* _Task to carry out_: Narrow the data below down to the lines containing "seen".

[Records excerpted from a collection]
*** Block opens ***

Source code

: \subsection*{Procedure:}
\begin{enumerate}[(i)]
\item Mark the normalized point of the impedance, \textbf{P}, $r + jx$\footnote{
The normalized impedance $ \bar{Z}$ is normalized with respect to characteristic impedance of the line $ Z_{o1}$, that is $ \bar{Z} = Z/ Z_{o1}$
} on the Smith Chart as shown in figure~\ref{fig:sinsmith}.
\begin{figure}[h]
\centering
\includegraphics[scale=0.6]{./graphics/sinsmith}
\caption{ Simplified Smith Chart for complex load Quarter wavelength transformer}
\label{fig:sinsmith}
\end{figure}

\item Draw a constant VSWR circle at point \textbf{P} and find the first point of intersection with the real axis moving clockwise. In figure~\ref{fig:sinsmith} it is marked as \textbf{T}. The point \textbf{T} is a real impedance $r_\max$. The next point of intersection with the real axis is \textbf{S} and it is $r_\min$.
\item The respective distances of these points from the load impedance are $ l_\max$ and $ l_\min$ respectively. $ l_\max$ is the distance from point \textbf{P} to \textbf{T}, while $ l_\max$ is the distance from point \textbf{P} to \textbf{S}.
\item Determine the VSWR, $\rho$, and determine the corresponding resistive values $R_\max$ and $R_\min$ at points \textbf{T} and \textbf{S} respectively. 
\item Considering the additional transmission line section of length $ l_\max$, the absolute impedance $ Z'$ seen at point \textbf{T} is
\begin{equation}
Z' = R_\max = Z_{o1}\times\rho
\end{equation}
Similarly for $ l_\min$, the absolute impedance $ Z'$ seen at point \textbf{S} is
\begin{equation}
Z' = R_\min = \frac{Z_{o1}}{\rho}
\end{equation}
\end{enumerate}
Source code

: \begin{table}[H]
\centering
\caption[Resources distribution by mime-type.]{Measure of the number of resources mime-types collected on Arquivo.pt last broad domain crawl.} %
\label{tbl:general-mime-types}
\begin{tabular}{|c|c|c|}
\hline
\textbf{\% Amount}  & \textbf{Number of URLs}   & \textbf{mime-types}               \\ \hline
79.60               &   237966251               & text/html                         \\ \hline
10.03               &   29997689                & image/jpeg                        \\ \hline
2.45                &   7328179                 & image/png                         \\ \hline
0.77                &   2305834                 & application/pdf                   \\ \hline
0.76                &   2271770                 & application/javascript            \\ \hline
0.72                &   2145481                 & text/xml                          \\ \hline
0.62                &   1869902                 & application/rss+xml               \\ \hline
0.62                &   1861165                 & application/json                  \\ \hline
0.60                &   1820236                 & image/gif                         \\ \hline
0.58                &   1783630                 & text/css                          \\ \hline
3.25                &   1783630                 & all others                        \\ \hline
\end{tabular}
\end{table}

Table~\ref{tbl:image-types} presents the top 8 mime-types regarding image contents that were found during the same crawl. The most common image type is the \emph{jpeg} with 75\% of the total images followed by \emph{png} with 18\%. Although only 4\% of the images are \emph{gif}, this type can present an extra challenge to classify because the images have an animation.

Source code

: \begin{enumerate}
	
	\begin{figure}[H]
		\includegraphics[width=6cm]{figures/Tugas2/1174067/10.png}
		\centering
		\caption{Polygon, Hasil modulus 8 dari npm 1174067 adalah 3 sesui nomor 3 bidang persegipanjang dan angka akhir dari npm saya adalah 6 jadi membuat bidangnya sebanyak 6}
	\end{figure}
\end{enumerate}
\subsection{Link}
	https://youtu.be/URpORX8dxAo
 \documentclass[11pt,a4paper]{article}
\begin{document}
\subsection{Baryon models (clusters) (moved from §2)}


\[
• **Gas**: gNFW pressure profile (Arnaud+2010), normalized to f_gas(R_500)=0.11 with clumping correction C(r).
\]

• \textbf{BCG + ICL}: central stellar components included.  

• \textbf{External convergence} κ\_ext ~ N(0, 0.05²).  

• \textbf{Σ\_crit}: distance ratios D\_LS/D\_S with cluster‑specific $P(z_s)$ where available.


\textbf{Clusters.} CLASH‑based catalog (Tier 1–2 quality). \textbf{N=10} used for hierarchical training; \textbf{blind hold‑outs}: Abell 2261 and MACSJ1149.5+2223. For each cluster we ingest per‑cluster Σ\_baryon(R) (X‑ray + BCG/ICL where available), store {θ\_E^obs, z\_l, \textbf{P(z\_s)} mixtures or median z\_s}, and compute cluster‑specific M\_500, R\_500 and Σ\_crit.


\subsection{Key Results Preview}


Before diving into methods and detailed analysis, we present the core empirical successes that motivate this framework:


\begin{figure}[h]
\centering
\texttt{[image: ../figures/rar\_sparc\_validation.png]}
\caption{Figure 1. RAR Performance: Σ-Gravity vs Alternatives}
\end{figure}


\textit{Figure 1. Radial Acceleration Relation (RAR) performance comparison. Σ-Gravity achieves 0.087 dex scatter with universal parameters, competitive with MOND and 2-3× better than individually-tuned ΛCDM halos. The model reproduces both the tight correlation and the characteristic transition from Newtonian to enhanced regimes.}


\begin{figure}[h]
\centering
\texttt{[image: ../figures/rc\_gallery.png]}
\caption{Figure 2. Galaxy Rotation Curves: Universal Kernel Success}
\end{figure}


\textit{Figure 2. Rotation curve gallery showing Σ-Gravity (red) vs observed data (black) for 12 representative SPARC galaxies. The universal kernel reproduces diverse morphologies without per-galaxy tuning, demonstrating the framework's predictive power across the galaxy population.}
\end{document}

*** Block closes ***

* _Answer area_:
\item Considering the additional transmission line section of length $ l_\max$, the absolute impedance $ Z'$ seen at point \textbf{T} is
Similarly for $ l_\min$, the absolute impedance $ Z'$ seen at point \textbf{S} is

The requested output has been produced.